The task
Identify each line below containing the string "documento" and copy it.

Materials provided

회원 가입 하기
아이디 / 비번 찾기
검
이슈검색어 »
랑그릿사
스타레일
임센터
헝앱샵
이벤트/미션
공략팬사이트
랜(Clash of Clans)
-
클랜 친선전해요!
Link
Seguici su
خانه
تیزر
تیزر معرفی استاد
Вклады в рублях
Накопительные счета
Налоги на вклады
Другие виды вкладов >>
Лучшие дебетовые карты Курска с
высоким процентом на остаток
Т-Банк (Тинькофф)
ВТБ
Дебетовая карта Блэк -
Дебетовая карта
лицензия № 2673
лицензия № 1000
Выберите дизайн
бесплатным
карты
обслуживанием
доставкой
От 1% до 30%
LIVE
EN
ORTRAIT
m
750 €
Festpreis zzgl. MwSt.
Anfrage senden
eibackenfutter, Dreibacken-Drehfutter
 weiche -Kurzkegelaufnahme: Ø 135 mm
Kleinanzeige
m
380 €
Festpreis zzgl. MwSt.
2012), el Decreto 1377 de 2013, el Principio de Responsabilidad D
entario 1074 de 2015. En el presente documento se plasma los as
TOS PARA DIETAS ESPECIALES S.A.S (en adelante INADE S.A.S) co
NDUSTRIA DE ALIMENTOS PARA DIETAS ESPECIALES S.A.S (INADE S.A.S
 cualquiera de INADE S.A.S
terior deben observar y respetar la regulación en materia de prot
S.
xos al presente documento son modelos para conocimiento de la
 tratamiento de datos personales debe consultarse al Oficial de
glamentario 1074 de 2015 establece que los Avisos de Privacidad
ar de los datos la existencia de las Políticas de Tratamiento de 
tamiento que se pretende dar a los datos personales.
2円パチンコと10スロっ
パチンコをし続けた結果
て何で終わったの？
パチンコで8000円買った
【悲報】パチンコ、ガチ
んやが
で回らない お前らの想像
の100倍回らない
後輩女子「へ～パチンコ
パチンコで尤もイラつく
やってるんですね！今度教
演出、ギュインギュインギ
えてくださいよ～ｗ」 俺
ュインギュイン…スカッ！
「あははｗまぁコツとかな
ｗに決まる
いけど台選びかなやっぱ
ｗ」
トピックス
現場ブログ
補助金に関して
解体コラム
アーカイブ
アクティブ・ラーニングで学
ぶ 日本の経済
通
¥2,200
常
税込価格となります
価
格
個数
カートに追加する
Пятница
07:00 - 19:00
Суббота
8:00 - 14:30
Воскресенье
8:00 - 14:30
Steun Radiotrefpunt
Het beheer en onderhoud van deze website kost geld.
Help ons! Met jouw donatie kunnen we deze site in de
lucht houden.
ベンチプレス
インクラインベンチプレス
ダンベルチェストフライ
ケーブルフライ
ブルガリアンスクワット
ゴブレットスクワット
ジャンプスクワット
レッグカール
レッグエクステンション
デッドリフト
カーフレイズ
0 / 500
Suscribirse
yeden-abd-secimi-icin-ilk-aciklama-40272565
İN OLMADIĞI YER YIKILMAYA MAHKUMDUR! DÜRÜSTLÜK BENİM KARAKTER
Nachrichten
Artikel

The completed task
entario 1074 de 2015. En el presente documento se plasma los as
xos al presente documento son modelos para conocimiento de la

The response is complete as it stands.